> [Task requirements]: Only the lines holding "linecap" are wanted. Copy every one from the records below.

> [Stored data]:
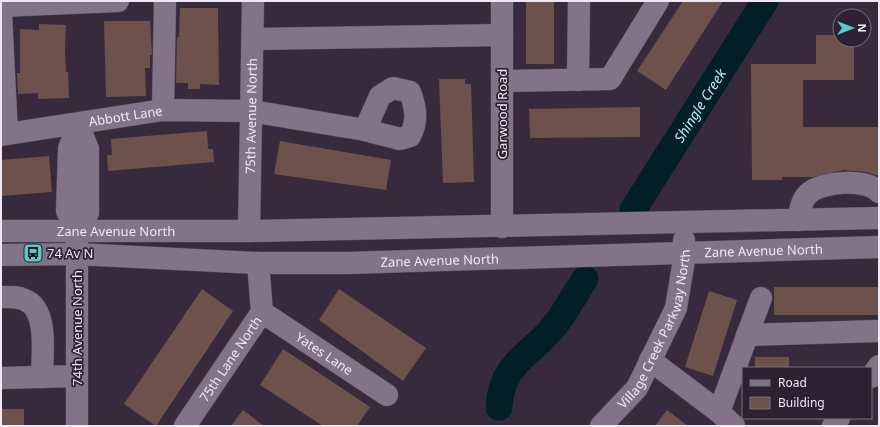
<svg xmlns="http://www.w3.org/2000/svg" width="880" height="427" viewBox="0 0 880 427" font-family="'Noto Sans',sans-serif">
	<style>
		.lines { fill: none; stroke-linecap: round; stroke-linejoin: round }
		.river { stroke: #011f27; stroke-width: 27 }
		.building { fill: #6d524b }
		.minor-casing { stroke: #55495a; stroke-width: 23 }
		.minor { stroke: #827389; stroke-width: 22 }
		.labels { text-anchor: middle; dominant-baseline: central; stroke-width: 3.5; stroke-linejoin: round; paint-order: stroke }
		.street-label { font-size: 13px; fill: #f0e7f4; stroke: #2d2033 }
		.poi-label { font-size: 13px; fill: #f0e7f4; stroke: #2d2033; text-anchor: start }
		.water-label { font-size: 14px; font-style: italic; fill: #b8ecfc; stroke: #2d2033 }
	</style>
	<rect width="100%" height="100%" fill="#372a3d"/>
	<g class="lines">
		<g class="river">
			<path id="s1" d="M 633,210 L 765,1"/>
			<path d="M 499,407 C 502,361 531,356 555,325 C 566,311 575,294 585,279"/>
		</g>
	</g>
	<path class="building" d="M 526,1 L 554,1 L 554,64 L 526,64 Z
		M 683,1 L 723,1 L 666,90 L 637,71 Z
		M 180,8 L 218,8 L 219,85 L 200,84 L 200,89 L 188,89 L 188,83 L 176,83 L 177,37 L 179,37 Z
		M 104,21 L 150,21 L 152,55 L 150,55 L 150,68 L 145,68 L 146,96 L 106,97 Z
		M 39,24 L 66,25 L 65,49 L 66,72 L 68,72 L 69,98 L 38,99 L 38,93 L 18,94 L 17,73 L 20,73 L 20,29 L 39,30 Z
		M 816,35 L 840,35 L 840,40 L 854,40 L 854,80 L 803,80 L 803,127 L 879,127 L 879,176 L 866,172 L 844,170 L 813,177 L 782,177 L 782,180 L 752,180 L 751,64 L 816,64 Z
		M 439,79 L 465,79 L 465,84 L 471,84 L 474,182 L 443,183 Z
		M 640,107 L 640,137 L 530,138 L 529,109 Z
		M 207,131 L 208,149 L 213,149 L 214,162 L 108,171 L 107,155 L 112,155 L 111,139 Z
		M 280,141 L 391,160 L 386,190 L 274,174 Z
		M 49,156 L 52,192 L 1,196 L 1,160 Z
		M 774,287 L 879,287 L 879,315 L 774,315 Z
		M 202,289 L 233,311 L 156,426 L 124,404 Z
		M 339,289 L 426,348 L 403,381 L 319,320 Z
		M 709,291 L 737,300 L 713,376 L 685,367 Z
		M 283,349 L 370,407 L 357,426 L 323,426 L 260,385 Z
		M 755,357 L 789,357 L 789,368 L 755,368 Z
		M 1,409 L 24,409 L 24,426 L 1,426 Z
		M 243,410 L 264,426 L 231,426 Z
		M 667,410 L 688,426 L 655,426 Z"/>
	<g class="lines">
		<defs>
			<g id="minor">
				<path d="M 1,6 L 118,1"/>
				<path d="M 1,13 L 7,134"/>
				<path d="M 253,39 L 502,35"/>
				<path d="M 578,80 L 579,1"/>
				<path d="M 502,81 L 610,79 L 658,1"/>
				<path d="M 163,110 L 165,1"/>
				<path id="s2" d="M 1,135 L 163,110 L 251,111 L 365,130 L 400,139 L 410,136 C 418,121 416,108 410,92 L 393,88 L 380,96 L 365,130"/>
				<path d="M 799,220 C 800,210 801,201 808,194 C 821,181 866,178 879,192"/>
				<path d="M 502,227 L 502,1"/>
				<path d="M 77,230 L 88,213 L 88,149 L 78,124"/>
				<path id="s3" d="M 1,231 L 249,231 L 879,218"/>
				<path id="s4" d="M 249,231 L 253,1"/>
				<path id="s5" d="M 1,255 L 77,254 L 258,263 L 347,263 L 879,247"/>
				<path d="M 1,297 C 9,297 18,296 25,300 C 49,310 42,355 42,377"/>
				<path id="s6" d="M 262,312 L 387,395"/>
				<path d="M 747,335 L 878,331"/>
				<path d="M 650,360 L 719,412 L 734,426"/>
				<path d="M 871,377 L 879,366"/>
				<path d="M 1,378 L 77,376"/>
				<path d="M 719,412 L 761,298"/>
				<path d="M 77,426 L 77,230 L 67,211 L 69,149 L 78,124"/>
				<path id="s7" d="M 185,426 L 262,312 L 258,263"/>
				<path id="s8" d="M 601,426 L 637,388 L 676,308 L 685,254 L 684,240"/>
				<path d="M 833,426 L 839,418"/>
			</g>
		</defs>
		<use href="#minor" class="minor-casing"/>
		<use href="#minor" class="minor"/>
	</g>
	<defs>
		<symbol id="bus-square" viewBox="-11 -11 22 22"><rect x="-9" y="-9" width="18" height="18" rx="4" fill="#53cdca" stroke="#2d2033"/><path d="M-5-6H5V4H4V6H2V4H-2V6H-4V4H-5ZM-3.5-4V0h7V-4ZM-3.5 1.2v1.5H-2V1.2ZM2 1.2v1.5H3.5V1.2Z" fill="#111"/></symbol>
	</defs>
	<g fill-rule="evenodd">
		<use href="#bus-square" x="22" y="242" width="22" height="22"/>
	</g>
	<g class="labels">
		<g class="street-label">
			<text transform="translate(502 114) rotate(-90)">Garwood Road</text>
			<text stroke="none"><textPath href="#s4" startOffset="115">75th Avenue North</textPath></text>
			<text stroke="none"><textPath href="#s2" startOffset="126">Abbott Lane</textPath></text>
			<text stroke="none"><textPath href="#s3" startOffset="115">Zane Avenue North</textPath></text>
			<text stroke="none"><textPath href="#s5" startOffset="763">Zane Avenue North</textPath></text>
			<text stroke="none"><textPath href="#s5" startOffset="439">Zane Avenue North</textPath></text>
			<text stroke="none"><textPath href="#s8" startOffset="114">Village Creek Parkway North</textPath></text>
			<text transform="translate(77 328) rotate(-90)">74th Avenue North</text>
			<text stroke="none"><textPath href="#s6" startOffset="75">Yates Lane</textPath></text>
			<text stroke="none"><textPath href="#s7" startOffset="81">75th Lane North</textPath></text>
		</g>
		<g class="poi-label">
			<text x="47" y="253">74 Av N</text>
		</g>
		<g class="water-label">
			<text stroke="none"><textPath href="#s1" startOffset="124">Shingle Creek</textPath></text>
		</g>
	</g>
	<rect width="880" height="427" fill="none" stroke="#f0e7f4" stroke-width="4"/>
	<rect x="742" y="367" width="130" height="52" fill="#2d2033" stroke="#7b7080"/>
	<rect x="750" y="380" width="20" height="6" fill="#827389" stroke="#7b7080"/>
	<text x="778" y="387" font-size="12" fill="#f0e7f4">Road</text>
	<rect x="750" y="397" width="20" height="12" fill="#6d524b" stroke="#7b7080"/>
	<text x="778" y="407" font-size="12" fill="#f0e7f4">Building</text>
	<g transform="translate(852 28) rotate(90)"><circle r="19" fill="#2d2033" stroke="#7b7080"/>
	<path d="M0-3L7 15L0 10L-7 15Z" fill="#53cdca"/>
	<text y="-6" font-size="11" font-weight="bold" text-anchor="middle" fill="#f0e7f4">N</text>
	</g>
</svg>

--

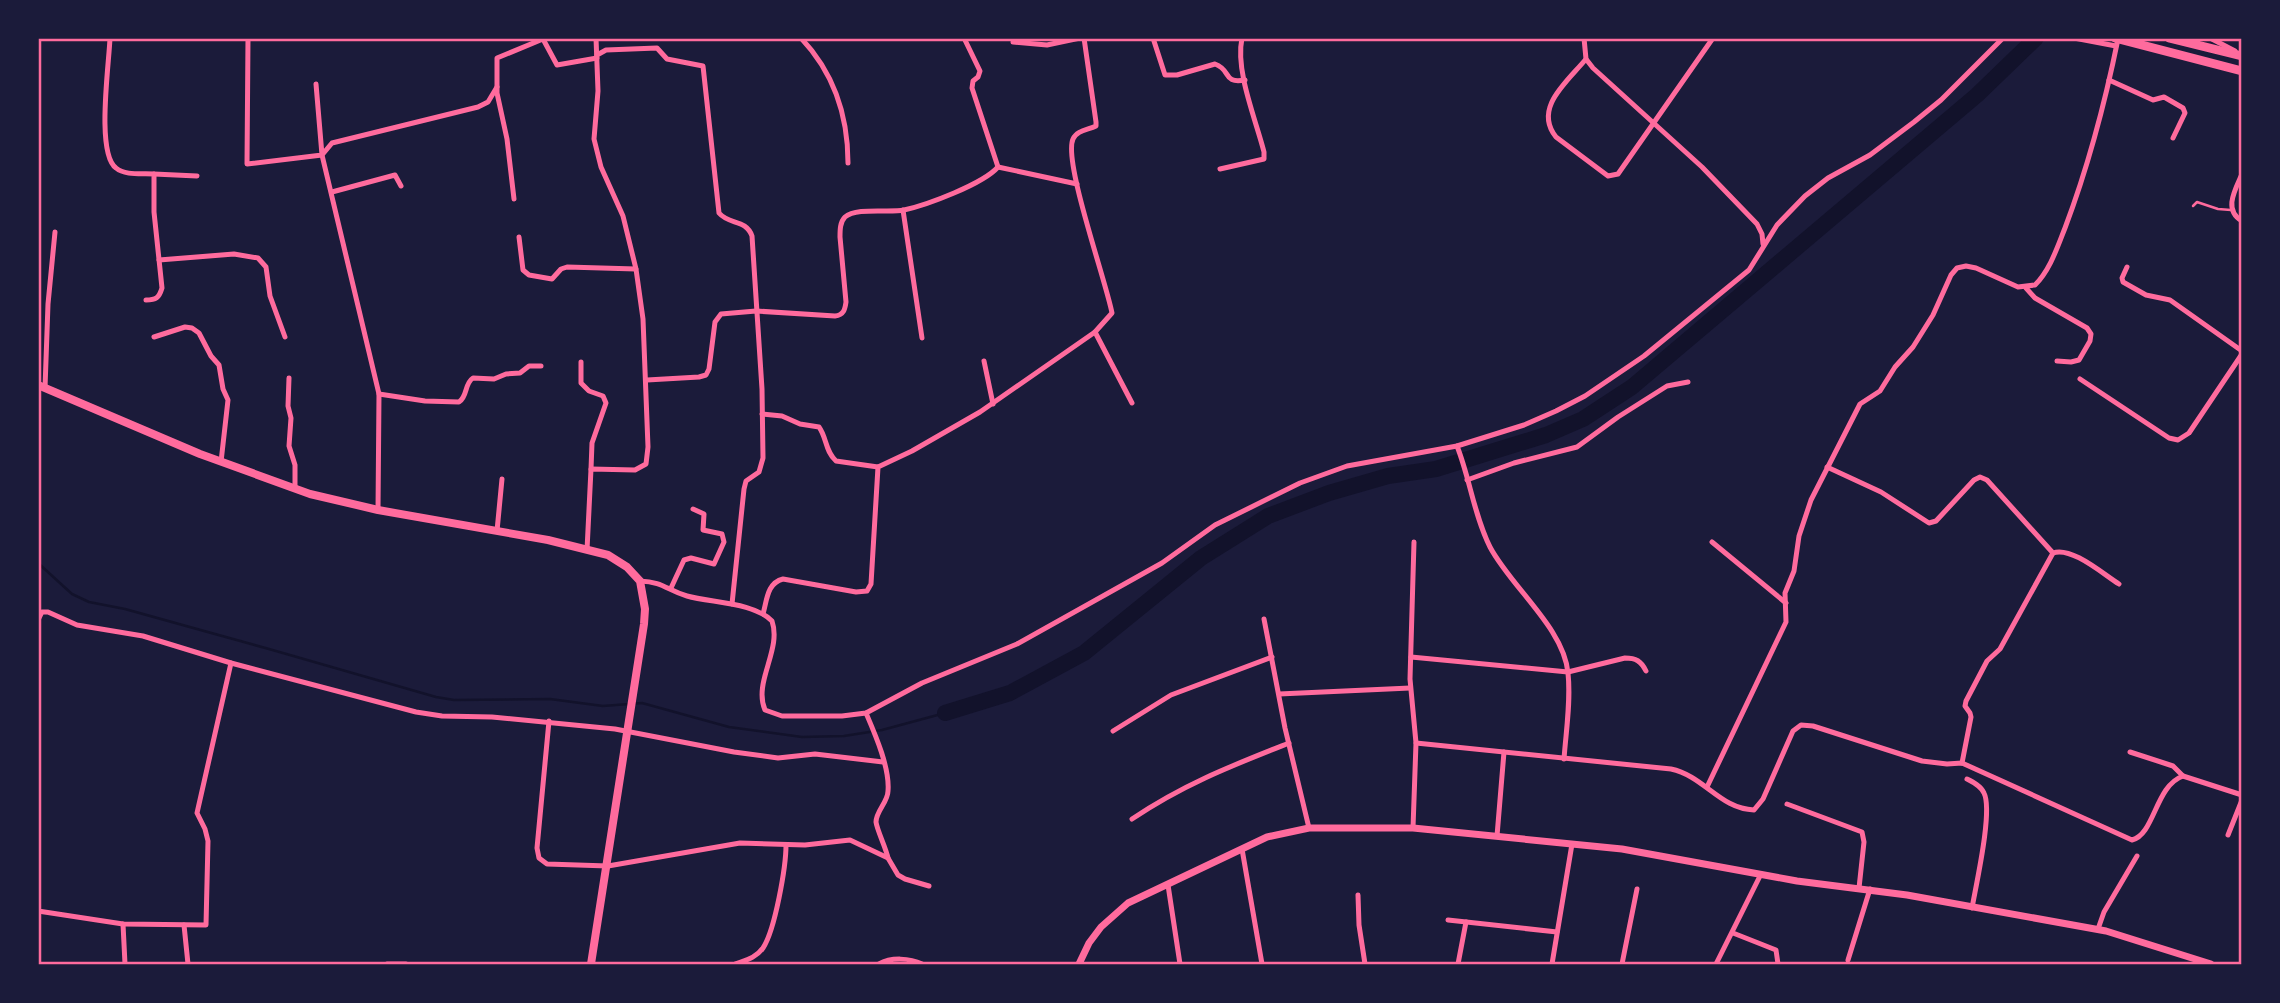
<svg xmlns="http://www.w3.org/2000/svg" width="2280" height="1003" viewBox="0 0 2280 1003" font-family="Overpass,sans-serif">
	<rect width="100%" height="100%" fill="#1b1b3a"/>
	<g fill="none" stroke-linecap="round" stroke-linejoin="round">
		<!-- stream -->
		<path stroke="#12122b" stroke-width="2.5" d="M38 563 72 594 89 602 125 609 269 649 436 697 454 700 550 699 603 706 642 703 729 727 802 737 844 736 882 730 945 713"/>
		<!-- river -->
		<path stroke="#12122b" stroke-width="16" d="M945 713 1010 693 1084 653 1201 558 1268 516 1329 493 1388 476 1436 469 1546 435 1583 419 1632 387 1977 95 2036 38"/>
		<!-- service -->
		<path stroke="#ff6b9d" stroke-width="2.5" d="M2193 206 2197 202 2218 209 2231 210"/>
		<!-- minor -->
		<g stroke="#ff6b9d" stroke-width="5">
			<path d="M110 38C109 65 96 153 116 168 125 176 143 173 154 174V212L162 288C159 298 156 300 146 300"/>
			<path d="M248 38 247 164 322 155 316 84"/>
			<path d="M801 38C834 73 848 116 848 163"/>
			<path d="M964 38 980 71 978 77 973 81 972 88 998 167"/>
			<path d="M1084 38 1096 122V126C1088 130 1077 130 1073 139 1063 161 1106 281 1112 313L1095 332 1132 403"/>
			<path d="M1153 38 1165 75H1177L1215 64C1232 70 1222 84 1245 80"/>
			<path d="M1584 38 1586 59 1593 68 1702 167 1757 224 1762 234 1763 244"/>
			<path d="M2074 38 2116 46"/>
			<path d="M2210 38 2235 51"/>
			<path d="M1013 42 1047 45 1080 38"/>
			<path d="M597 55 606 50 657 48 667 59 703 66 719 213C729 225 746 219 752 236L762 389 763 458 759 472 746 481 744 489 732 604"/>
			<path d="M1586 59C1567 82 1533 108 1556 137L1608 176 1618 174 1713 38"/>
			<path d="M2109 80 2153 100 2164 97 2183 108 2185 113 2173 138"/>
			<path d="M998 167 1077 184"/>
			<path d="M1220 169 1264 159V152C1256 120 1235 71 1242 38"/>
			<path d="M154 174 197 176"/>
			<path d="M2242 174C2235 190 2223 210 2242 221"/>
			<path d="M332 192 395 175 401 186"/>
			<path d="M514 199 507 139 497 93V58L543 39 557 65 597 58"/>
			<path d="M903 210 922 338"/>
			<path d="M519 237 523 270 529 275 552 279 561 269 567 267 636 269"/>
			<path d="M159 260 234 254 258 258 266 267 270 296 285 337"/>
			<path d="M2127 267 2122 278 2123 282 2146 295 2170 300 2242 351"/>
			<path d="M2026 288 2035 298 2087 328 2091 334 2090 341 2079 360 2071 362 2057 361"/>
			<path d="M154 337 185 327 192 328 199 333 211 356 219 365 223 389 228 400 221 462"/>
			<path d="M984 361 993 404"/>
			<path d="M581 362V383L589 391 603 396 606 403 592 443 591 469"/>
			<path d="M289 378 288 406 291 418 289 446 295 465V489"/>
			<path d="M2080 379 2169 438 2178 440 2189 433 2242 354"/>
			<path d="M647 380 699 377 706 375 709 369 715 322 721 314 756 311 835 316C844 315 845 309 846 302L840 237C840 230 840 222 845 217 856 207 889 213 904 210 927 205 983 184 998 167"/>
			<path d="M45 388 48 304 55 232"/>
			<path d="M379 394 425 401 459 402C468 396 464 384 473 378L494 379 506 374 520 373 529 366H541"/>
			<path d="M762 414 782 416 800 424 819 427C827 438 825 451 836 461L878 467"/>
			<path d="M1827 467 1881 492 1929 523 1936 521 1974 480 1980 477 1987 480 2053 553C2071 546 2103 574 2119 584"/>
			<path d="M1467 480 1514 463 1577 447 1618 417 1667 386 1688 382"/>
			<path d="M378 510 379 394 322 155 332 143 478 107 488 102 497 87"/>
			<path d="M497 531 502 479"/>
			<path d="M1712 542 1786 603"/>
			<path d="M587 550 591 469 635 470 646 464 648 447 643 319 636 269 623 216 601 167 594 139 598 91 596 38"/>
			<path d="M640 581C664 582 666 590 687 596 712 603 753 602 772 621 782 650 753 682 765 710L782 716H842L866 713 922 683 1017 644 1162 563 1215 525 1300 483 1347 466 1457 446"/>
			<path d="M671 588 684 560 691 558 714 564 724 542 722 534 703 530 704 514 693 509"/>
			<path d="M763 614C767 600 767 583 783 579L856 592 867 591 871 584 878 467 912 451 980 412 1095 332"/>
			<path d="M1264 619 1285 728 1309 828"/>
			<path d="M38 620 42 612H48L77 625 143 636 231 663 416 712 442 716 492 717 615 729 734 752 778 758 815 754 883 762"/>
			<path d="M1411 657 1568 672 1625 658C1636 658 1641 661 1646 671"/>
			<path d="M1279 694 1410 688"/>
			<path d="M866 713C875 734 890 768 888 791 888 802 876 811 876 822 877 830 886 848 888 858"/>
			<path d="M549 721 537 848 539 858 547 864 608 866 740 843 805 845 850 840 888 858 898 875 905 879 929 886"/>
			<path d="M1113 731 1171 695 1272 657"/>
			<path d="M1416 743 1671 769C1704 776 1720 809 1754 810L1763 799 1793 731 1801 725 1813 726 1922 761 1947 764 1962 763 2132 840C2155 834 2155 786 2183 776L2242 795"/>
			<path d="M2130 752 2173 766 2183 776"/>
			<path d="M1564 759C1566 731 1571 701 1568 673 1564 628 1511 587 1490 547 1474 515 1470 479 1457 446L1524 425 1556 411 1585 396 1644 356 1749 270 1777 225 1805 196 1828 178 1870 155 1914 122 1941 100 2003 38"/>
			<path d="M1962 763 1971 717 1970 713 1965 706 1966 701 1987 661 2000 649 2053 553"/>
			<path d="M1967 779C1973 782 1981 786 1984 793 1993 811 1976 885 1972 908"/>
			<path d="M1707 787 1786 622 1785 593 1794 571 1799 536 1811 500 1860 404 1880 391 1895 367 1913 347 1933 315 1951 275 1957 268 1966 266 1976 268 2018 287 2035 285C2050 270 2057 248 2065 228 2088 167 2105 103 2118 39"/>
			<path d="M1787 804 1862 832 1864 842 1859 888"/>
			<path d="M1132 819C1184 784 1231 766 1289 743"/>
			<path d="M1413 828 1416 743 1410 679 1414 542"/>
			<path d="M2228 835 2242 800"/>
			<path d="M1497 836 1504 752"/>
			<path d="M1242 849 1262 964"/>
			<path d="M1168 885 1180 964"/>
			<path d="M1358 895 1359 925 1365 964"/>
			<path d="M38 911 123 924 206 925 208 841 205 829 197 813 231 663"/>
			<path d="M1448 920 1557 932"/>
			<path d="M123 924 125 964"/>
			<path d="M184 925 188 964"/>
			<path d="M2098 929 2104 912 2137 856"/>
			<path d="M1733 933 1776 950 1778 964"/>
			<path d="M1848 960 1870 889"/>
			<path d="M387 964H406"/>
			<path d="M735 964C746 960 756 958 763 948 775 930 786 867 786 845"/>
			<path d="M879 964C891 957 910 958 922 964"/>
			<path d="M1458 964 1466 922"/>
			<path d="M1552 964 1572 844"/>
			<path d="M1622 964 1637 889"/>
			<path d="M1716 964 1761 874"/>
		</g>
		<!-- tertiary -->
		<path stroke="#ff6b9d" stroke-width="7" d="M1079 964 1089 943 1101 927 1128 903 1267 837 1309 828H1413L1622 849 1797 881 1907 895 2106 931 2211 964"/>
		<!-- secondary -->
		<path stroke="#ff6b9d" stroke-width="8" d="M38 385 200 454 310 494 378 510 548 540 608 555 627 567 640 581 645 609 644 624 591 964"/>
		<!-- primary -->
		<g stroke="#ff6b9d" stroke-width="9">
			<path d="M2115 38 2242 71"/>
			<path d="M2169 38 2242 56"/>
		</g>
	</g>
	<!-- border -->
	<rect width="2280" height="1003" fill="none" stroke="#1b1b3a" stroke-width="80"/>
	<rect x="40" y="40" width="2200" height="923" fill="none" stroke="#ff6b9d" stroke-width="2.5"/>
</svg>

> [Your solution]:
		.lines { fill: none; stroke-linecap: round; stroke-linejoin: round }
	<g fill="none" stroke-linecap="round" stroke-linejoin="round">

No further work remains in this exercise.